Dos veces intro. En la carretera con Patti Smith,
Michael Stipe,
Sexto Piso,
España, 2012.

“Había una vez una chica que, ante todo, se sentía sola. Diferente, extraña, sintiendo que nadie se dirigía a ella, o a los de su clase. Encontró refugio en alguien de un lugar lejano que se aventuró a salir y habló. Esta misma chica encontró su propia voz y su propia fuerza y se aventuró a salir y hablar por sí misma.” Esa chica, huelga decirlo, es la propia Patti Smith hablando de sí misma como lo hace todo aquel que se sabe Uno pero, al mismo tiempo, se intuye Múltiple… o quizás exactamente al contrario, como bien puede certificarlo este volumen que, aun firmado por Stipe, en realidad es el fruto colectivo de varias voces, plumas y miradas: las de William s. Burroughs, Oliver Ray, Paul Williams, Jutta Koether, Tom Verlaine, Thurston Moore, Jem Cohen, Lisa Robinson, Jenny Kaye, Kim Gordon, Frances Yauch y, por supuesto, Stipe y la letrista/compositora/fotógrafa cuyo mítico regreso a los escenarios dio el pre-texto para un libro –éste– inclasificable por misceláneo, diverso y polivalente. Es decir, como la propia Patti Smith. Originalmente publicado hace quince años, ahora traducido por Raquel Sevilla Guillén, Dos veces intro… es el retrato de algo que bien podría definirse como una resurrección asistida: la de Smith, que luego de dieciséis años de silencio volvió a pisar un escenario, de la mano de Bob Dylan y, lo afirma ella, con la indubitable presencia de Fred Sonic Smith.



Septiembre.

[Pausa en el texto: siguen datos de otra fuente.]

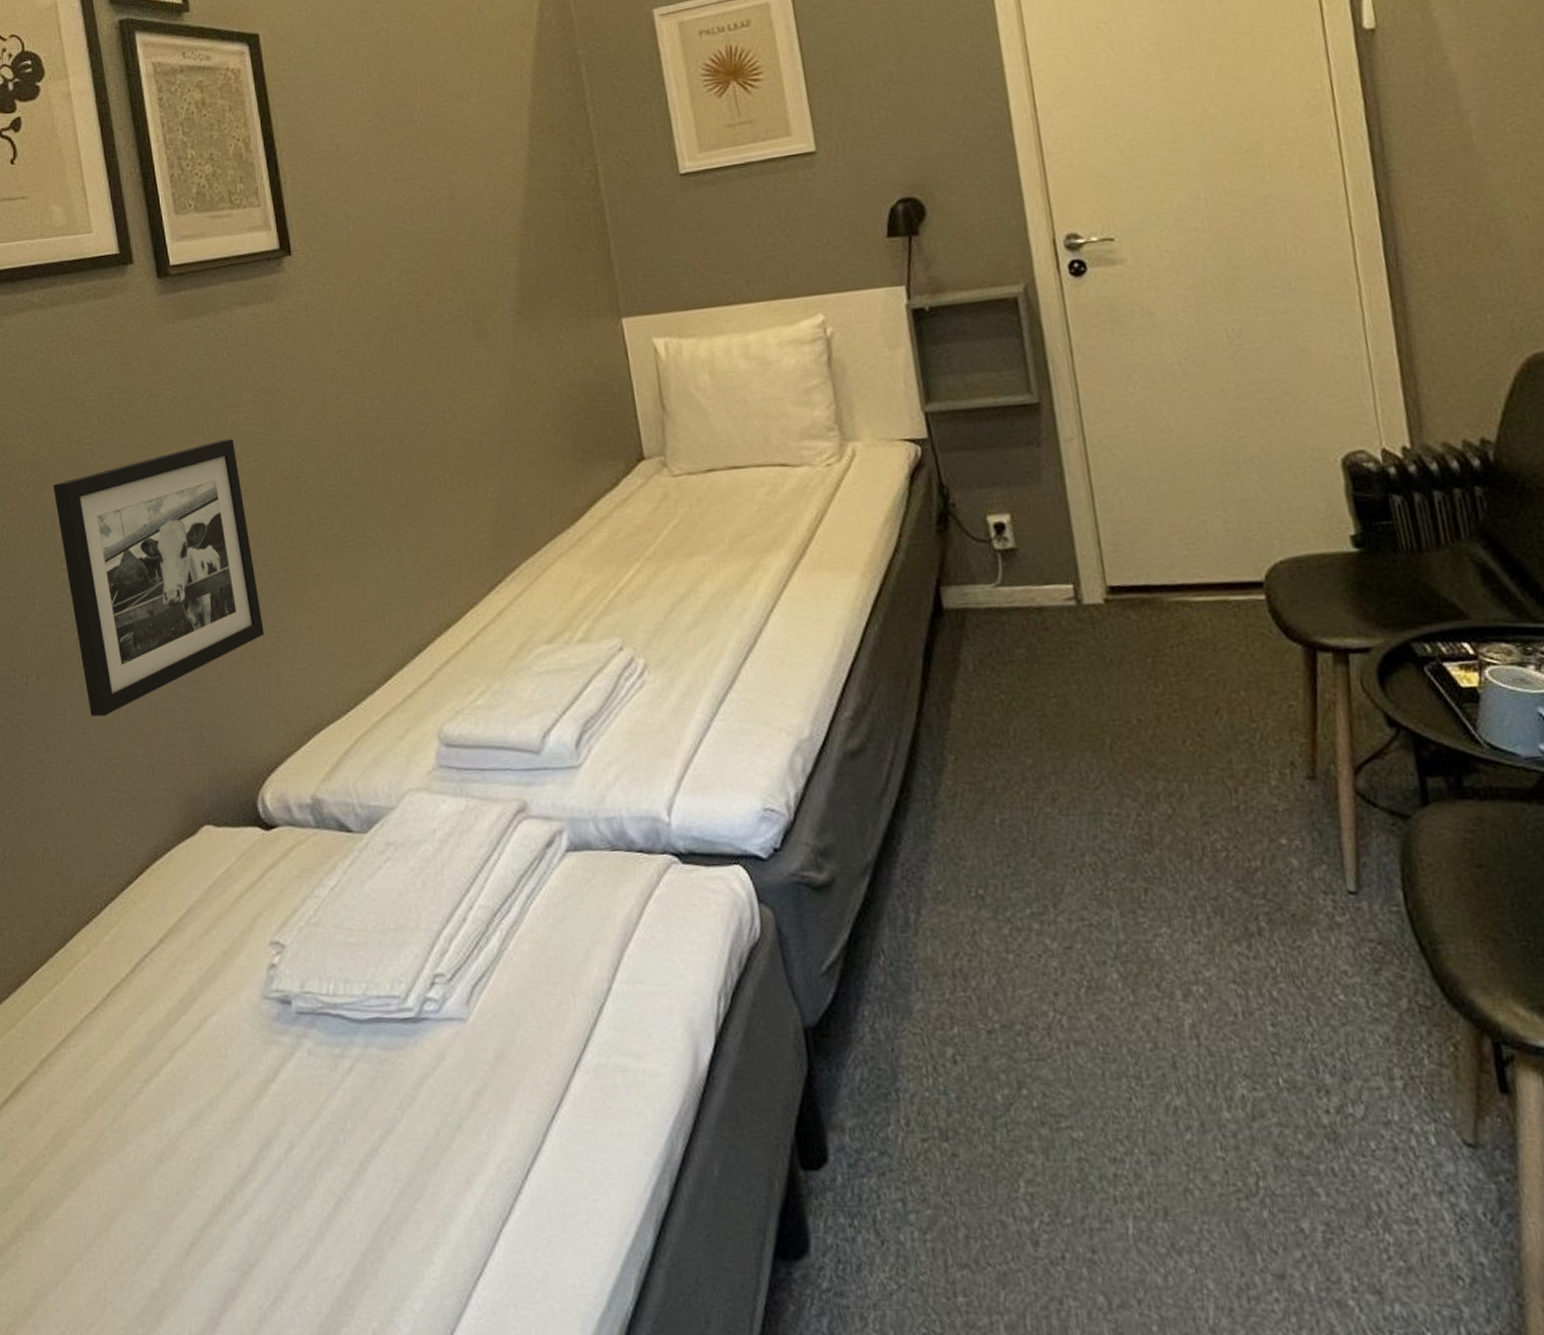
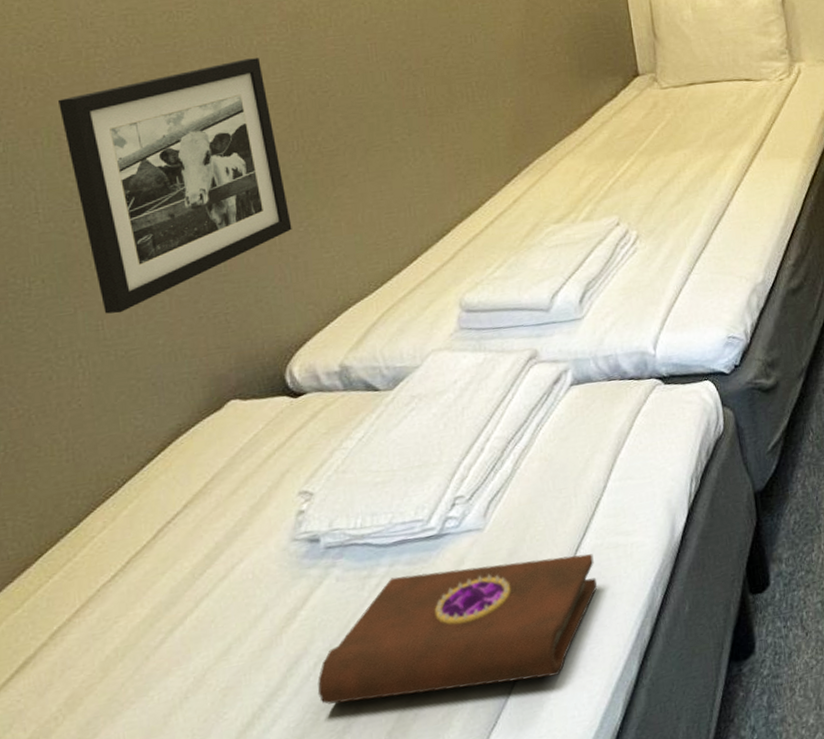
book: none [289,1062,602,1226] -> present [317,553,598,705]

Zona de desastre,
José Hernández y Fabrizio Mejía Madrid,
Sexto Piso,
2013.

Quien lo vivió lo sabe: el terremoto que sorprendió a Ciudad de México a las 7:19 de la mañana del 19 de septiembre de 1985 significó –además de la tragedia inherente a la muerte de no se sabrá nunca qué cantidad de seres humanos– un cambio profundo no sólo en términos urbano-arquitectónicos sino, muy especialmente, un parteaguas para el espíritu colectivo de una sociedad que ya nunca volvió a ser la misma –y para bien–, como luego sería analizado por Carlos Monsiváis y otros autores. De todo lo cual, como es obvio, hay tantos testimonios como sobrevivientes. El que se incluye en este volumen es uno más, y bien podría decirse que es ambas cosas a la vez: fruto directo de la fabulación y una crónica literal: un joven de diecisiete años aprende, en la práctica, el significado de conceptos como “solidaridad”,
“colectividad”, “colaboración” y otros. Historieta que por momentos da la sensación de tener más fuerza gráfica que literaria, esta obra a cuatro manos anticipa lo que, dentro de un par de años, debe ser una conmemoración amplia, y tan diversa como sea posible, del suceso más estremecedor que este país ha vivido en las tres últimas décadas.